'''
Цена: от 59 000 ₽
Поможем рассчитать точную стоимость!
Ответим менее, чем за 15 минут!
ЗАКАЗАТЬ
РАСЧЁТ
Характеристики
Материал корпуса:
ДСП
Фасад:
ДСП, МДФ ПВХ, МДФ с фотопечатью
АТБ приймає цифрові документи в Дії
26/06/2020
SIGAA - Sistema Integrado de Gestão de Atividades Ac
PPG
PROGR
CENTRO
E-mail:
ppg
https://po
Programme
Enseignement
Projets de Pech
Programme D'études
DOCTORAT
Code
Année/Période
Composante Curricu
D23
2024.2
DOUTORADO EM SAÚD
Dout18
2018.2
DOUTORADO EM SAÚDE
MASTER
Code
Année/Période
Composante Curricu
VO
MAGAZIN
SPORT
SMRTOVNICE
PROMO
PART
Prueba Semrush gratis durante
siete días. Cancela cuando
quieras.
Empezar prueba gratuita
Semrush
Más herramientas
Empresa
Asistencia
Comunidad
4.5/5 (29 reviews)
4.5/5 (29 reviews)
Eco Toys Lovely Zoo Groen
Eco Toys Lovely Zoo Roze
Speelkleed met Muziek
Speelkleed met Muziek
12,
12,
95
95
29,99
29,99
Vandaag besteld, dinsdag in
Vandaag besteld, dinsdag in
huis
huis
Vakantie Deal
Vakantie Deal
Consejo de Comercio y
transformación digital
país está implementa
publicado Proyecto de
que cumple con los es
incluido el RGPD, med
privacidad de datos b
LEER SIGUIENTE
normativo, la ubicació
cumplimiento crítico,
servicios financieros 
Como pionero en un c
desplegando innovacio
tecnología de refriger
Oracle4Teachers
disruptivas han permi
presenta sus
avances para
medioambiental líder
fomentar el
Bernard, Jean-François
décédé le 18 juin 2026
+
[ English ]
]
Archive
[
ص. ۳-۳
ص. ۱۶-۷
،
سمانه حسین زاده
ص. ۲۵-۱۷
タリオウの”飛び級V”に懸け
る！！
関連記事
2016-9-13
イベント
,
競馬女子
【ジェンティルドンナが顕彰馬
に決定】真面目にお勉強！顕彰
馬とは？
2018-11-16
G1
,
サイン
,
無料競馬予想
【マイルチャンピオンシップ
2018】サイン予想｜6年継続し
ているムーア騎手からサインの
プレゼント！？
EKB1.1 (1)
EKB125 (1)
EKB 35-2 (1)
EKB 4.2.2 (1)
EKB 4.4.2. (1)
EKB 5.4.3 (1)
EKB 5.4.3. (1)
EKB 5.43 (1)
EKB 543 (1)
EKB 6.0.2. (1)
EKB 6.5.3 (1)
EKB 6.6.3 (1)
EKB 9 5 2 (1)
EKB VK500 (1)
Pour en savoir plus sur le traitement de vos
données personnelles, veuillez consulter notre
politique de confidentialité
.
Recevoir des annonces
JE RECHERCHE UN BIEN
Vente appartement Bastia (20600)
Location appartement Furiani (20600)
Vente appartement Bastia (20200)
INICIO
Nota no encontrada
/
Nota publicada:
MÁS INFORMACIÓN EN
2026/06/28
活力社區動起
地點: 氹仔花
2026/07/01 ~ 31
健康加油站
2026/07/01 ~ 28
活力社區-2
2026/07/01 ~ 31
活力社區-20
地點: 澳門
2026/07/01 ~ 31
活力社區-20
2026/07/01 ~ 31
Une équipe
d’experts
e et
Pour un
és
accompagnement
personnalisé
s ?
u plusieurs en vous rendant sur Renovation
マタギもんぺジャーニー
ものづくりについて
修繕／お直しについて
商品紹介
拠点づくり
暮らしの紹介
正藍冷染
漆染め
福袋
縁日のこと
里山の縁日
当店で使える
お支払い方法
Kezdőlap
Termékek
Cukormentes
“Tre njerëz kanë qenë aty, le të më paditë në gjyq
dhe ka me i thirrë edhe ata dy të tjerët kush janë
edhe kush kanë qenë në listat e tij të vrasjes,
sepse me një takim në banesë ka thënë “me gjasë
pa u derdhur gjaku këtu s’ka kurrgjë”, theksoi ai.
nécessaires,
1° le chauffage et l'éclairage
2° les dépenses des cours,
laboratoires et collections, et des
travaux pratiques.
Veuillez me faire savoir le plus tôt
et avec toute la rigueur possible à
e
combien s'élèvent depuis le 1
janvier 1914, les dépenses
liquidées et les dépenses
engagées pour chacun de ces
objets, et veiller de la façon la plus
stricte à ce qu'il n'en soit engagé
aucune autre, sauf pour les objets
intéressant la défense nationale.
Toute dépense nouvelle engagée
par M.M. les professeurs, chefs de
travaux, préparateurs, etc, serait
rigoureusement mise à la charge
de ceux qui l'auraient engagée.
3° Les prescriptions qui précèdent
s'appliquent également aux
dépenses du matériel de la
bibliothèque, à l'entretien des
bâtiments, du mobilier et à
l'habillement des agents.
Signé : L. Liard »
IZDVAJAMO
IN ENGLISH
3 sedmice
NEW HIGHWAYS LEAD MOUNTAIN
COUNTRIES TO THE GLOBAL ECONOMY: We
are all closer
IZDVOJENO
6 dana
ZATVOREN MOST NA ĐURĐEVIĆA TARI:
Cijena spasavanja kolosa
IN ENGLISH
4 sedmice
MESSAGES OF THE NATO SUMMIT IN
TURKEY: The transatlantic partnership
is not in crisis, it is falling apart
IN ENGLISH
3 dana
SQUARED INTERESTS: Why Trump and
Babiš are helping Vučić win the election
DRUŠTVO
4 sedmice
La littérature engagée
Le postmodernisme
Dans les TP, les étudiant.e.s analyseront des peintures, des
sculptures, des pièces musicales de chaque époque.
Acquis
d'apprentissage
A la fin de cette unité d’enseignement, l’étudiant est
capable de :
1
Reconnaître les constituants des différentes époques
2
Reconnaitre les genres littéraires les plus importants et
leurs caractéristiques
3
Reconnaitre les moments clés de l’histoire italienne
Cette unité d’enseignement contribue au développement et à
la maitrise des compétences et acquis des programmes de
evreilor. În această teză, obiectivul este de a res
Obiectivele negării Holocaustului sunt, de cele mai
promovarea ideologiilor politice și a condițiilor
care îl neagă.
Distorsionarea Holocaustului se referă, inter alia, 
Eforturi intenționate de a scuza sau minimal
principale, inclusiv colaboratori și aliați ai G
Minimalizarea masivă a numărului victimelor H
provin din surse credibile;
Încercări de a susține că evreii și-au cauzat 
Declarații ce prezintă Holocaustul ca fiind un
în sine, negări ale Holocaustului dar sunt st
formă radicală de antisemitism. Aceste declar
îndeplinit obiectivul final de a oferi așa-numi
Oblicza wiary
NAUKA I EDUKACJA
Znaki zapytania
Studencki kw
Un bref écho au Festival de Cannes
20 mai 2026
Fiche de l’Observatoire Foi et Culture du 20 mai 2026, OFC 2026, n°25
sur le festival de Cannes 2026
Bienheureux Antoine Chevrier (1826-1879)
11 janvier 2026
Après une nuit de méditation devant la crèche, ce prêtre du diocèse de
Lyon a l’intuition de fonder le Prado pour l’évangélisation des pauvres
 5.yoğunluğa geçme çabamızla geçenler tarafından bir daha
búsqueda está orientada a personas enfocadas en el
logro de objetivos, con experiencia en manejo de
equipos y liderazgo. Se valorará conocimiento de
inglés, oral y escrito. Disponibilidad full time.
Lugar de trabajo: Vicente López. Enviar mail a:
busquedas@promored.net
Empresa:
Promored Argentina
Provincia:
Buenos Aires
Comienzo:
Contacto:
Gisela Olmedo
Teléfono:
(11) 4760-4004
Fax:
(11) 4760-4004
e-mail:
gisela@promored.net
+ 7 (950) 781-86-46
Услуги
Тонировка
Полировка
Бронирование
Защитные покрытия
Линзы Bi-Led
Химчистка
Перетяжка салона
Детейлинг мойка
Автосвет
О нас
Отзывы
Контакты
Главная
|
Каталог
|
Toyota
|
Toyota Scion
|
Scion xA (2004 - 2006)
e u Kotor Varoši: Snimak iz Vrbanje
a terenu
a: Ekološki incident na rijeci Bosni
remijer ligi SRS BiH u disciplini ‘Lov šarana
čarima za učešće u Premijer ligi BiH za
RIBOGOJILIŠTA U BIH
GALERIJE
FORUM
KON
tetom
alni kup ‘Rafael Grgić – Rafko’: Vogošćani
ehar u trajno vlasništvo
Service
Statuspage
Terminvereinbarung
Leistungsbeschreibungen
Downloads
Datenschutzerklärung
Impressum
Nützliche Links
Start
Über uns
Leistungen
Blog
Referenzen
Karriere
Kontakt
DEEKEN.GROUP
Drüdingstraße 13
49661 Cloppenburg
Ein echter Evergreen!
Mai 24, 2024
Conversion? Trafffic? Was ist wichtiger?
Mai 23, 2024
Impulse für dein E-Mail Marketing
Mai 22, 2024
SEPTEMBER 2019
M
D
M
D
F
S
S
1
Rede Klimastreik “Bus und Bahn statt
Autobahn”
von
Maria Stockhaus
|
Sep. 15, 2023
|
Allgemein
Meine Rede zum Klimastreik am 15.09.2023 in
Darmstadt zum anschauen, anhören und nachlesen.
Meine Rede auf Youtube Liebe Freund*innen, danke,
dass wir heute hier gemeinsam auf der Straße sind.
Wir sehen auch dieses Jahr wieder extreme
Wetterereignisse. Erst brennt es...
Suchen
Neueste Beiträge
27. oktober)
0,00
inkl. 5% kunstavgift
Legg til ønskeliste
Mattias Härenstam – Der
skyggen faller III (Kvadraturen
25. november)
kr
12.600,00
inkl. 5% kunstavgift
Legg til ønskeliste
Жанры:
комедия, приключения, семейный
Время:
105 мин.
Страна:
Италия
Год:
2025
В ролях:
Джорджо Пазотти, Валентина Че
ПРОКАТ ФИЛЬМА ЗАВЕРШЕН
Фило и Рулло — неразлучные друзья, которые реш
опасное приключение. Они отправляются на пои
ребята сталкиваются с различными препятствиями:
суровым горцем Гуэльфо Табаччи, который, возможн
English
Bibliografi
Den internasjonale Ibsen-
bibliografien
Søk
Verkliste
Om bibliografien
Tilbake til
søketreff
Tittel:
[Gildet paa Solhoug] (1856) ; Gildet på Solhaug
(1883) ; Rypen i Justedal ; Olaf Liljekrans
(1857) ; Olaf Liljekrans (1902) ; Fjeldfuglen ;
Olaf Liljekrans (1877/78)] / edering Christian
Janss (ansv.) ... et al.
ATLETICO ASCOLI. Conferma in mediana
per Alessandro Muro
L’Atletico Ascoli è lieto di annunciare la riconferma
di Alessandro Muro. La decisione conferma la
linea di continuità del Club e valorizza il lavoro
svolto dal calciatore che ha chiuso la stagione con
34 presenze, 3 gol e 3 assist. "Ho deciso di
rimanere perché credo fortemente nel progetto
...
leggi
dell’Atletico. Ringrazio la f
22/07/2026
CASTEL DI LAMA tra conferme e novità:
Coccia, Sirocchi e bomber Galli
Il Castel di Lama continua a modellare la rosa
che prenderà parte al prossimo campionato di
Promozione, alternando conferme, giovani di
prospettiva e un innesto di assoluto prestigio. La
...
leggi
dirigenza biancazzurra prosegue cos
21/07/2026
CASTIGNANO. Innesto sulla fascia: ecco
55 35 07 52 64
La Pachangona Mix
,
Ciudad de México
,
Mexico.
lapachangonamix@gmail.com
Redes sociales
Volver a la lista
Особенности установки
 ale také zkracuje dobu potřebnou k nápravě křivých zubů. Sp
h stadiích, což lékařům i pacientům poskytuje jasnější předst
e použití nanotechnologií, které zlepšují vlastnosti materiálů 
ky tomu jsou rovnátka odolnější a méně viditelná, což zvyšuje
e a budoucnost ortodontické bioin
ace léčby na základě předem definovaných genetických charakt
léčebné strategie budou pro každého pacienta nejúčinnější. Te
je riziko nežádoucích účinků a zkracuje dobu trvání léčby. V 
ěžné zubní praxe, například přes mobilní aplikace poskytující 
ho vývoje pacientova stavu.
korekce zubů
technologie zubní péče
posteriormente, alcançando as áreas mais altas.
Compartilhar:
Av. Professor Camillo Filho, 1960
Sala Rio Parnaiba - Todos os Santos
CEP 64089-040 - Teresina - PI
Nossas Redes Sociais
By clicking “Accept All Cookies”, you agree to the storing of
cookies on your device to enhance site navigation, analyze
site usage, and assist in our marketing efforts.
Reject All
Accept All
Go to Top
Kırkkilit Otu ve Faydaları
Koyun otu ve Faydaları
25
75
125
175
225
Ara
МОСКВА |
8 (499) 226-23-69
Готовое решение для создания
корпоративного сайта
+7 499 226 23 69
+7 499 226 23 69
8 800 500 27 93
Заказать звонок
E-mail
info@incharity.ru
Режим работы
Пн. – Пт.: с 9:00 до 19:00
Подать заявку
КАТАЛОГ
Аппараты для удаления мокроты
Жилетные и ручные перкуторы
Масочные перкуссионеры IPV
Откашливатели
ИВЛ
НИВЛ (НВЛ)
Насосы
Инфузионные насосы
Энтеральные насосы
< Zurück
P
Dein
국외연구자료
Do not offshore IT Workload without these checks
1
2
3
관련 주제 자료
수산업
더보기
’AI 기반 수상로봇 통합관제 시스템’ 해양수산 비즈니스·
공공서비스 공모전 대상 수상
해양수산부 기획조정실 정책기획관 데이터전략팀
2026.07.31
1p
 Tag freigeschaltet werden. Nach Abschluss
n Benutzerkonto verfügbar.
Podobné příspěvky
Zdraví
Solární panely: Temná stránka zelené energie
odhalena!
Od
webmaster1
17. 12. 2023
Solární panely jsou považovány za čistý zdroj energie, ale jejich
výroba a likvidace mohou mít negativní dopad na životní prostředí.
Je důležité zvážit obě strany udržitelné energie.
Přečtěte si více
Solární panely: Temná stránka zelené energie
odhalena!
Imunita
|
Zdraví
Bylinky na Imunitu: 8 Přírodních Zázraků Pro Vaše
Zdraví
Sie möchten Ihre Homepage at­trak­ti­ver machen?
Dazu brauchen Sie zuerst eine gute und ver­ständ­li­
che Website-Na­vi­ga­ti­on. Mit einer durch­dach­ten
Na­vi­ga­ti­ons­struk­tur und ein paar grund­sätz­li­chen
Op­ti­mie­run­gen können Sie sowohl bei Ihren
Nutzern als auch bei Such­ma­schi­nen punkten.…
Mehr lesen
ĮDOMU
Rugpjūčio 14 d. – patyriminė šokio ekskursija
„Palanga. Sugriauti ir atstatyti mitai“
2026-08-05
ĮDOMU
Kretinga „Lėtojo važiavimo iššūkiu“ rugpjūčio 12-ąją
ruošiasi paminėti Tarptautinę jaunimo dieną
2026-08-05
'''
Exercise directions: Reproduce the entries verbatim from their first line through the line containing "EKB 5.4.3 (1)", with both of those lines included.

Solved exercise:
Цена: от 59 000 ₽
Поможем рассчитать точную стоимость!
Ответим менее, чем за 15 минут!
ЗАКАЗАТЬ
РАСЧЁТ
Характеристики
Материал корпуса:
ДСП
Фасад:
ДСП, МДФ ПВХ, МДФ с фотопечатью
АТБ приймає цифрові документи в Дії
26/06/2020
SIGAA - Sistema Integrado de Gestão de Atividades Ac
PPG
PROGR
CENTRO
E-mail:
ppg
https://po
Programme
Enseignement
Projets de Pech
Programme D'études
DOCTORAT
Code
Année/Période
Composante Curricu
D23
2024.2
DOUTORADO EM SAÚD
Dout18
2018.2
DOUTORADO EM SAÚDE
MASTER
Code
Année/Période
Composante Curricu
VO
MAGAZIN
SPORT
SMRTOVNICE
PROMO
PART
Prueba Semrush gratis durante
siete días. Cancela cuando
quieras.
Empezar prueba gratuita
Semrush
Más herramientas
Empresa
Asistencia
Comunidad
4.5/5 (29 reviews)
4.5/5 (29 reviews)
Eco Toys Lovely Zoo Groen
Eco Toys Lovely Zoo Roze
Speelkleed met Muziek
Speelkleed met Muziek
12,
12,
95
95
29,99
29,99
Vandaag besteld, dinsdag in
Vandaag besteld, dinsdag in
huis
huis
Vakantie Deal
Vakantie Deal
Consejo de Comercio y
transformación digital
país está implementa
publicado Proyecto de
que cumple con los es
incluido el RGPD, med
privacidad de datos b
LEER SIGUIENTE
normativo, la ubicació
cumplimiento crítico,
servicios financieros 
Como pionero en un c
desplegando innovacio
tecnología de refriger
Oracle4Teachers
disruptivas han permi
presenta sus
avances para
medioambiental líder
fomentar el
Bernard, Jean-François
décédé le 18 juin 2026
+
[ English ]
]
Archive
[
ص. ۳-۳
ص. ۱۶-۷
،
سمانه حسین زاده
ص. ۲۵-۱۷
タリオウの”飛び級V”に懸け
る！！
関連記事
2016-9-13
イベント
,
競馬女子
【ジェンティルドンナが顕彰馬
に決定】真面目にお勉強！顕彰
馬とは？
2018-11-16
G1
,
サイン
,
無料競馬予想
【マイルチャンピオンシップ
2018】サイン予想｜6年継続し
ているムーア騎手からサインの
プレゼント！？
EKB1.1 (1)
EKB125 (1)
EKB 35-2 (1)
EKB 4.2.2 (1)
EKB 4.4.2. (1)
EKB 5.4.3 (1)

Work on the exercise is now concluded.